Is it something about how the atom types or ordering are handled internally?

Appreciate any insight — feels like there’s a subtle piece I’m missing.

Best,
Nadav

Sorry I missed this! The StuctureMatcher logic is a bit confusing, but the docstring is helpful in this case:

attempt_supercell (bool): If set to True and number of sites in
cells differ after a primitive cell reduction (divisible by an
integer) attempts to generate a supercell transformation of the
smaller cell which is equivalent to the larger structure.

The key here is that StructureMatcher can’t match sites that aren’t present in a structure. It doesn’t generate all possible images of sites within inp_struct.

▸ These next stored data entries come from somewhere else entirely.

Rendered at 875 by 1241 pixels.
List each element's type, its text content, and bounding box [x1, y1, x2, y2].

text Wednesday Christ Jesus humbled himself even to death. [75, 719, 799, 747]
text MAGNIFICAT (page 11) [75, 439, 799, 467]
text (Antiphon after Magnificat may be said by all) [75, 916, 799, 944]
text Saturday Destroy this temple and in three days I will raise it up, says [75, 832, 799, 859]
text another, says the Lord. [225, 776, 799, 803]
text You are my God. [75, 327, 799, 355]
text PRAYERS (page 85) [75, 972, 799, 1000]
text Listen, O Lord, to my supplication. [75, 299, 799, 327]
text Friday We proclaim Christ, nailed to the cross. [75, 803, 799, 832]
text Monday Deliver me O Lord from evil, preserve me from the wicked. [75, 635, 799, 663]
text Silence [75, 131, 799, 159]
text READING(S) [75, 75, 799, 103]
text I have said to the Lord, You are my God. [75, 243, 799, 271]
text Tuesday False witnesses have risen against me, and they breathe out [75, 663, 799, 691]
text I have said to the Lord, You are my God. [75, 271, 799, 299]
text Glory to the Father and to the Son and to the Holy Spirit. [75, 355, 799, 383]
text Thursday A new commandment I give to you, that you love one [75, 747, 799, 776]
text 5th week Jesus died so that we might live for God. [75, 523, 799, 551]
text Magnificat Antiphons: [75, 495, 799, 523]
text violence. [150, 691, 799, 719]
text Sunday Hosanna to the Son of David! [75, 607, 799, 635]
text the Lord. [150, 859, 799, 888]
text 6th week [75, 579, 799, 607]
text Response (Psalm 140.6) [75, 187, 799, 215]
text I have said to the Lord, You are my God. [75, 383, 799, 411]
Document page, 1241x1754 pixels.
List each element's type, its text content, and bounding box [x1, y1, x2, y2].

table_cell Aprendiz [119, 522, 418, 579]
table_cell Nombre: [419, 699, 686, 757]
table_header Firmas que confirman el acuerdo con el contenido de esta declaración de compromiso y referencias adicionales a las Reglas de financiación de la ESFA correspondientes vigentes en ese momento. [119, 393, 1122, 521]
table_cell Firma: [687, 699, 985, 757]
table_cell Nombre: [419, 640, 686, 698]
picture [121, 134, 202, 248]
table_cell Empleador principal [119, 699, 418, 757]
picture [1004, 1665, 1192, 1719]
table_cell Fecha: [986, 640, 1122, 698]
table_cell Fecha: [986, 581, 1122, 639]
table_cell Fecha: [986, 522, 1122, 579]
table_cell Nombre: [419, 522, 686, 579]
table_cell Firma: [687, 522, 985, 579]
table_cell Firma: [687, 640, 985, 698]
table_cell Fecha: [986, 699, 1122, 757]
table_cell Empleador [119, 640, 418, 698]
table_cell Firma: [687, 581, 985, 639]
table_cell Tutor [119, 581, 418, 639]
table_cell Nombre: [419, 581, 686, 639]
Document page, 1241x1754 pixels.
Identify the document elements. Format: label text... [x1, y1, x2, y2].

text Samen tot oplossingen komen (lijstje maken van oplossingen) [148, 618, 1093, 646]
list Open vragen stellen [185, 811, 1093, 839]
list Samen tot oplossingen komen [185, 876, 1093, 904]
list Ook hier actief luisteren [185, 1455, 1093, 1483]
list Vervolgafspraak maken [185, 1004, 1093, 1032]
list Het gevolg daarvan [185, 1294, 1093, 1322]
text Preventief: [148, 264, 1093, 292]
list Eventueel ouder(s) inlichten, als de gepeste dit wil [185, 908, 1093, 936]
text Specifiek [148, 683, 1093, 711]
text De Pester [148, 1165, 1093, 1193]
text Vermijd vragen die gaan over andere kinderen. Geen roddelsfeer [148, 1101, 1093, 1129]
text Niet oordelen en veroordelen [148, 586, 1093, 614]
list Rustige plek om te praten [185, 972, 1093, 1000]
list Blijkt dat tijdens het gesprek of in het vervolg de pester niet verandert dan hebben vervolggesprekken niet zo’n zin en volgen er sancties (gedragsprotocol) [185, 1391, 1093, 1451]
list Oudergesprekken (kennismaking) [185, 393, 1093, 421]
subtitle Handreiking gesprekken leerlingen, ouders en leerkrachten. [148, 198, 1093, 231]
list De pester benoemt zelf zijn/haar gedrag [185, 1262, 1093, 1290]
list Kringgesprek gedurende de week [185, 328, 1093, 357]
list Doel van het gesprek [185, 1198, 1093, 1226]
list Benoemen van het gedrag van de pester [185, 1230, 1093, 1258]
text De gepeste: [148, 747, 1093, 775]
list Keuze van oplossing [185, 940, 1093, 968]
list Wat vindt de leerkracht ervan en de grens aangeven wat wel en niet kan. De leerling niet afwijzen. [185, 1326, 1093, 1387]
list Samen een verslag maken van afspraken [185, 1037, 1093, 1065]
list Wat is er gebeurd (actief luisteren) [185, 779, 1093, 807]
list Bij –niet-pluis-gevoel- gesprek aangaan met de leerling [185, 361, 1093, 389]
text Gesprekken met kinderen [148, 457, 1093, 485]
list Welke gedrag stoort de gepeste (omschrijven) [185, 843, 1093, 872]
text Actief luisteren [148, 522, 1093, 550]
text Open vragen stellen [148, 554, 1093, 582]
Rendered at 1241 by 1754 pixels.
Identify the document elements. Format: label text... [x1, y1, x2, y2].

Thus the 5 sites in inp_struct cannot match to those in mcsqs_struct, which has 40 sites

When attempt_supercell is True, StructureMatcher scales inp_struct by 8 and then both structures match.

Alternatively, you could disable primitive cell reduction and scale inp_struct yourself by a factor of 8:

StructureMatcher(
    comparator= FrameworkComparator(),
    attempt_supercell=False,
    primitive_cell=False,
).fit(inp_struct*(2,2,2),mcsqs_struct)
>>> True

(The key is disabling primitive cell reduction, or the supercell scaling of inp_struct will be undone.) Hope that helps!